◆ **What the task requires**
Quote the records below in full, exactly as given, with the images taken out.

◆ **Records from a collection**
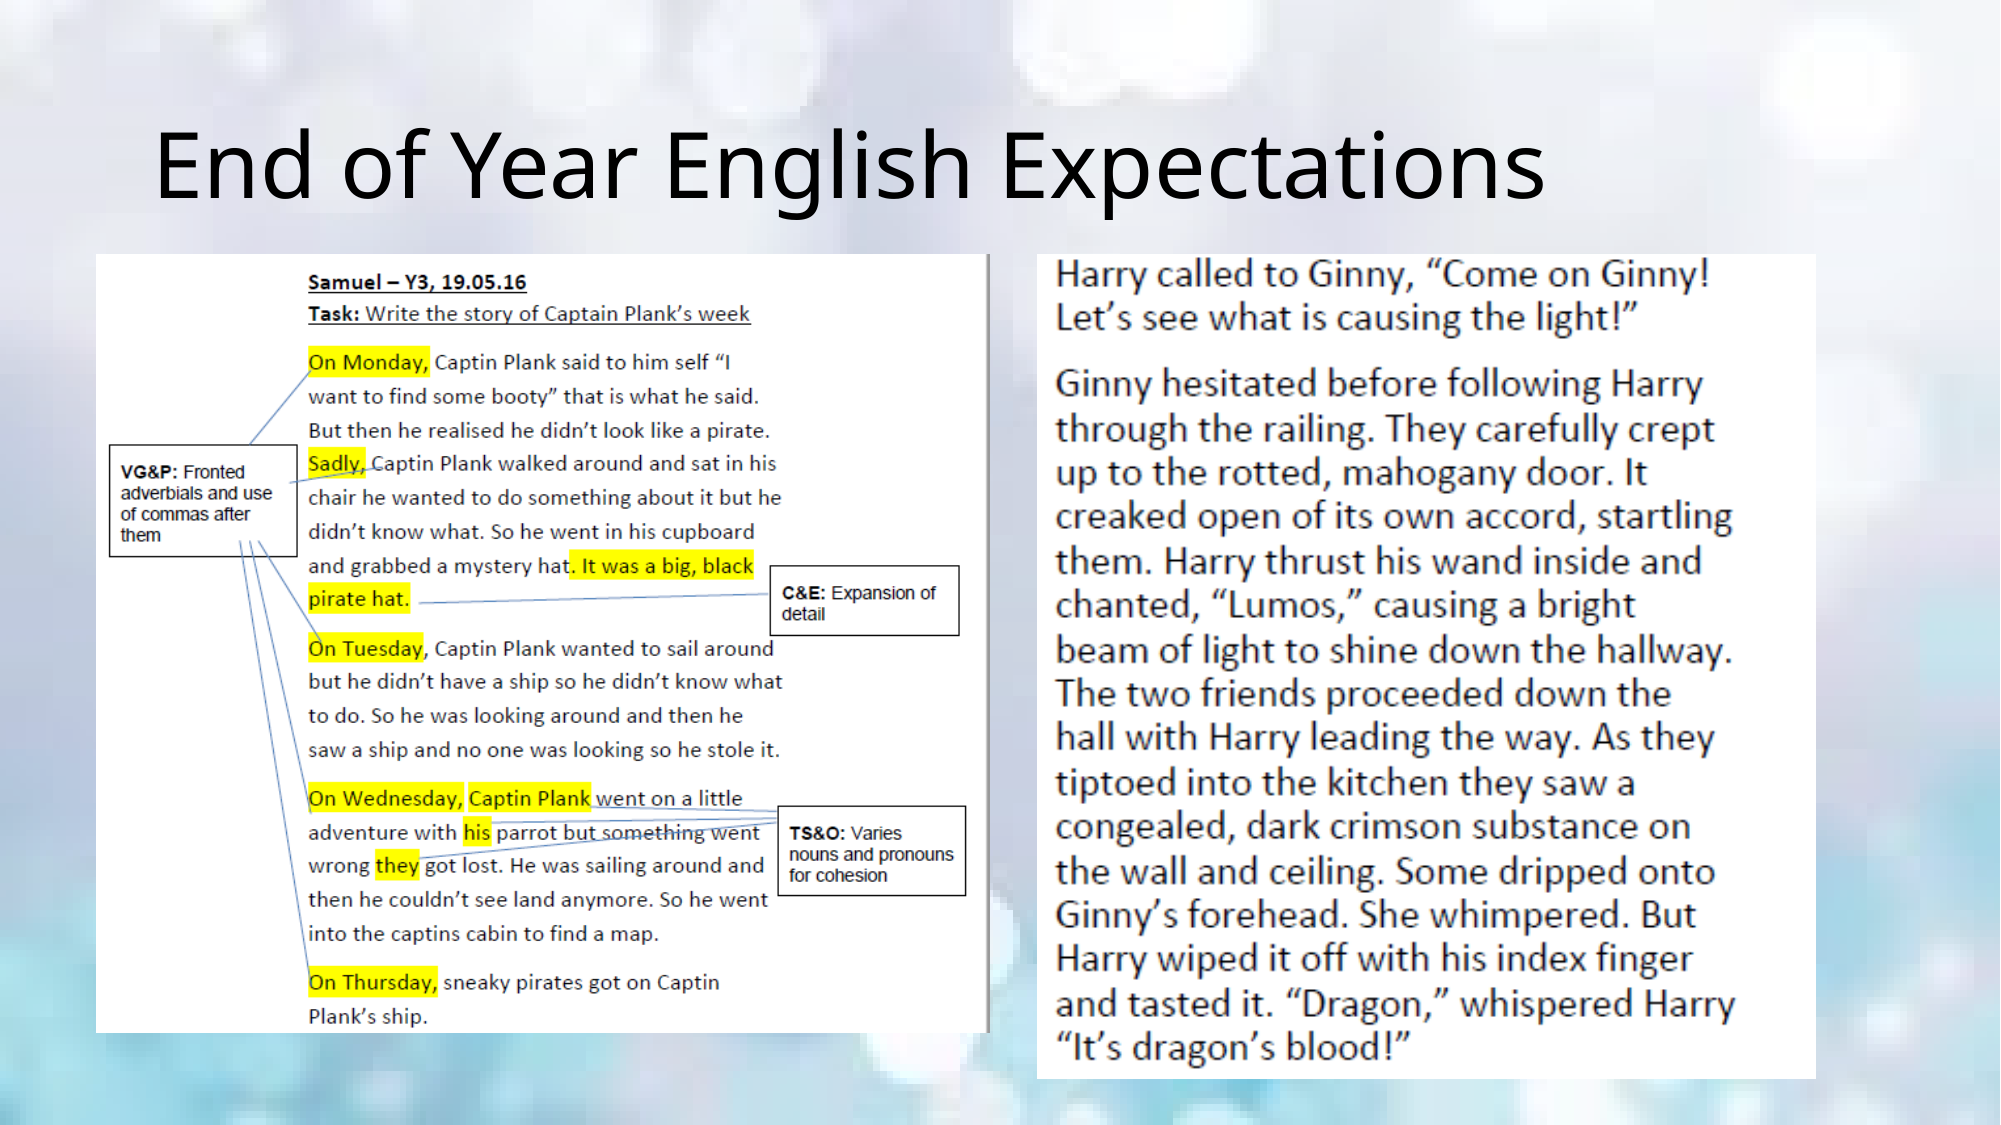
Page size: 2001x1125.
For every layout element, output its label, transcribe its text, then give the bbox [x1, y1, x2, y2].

picture [95, 254, 990, 1033]
title End of Year English Expectations [137, 59, 1863, 278]
picture [1037, 254, 1816, 1079]
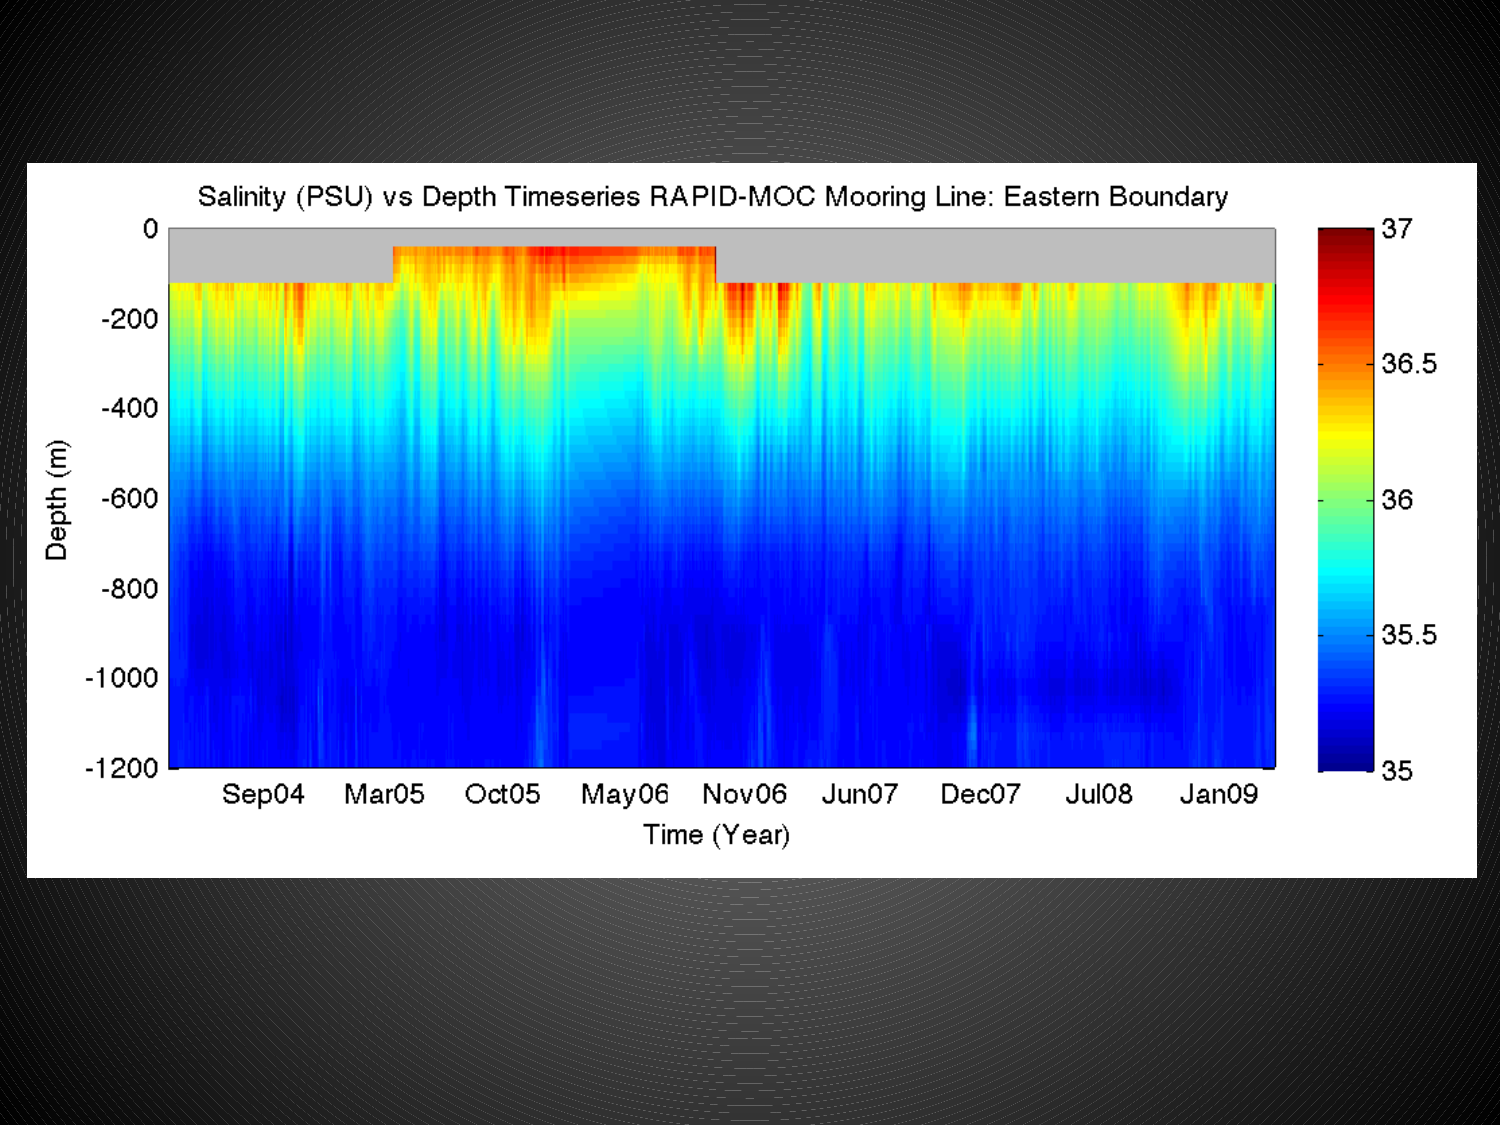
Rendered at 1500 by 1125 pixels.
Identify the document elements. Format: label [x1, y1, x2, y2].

picture [27, 163, 1477, 878]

◆ **Response**
Page size: 2001x1125.
For every layout element, output its label, transcribe its text, then give the bbox [x1, y1, x2, y2].

picture [95, 254, 990, 1033]
title End of Year English Expectations [137, 59, 1863, 278]
picture [1037, 254, 1816, 1079]
Rendered at 1500 by 1125 pixels.
Identify the document elements. Format: label [x1, y1, x2, y2].

picture [27, 163, 1477, 878]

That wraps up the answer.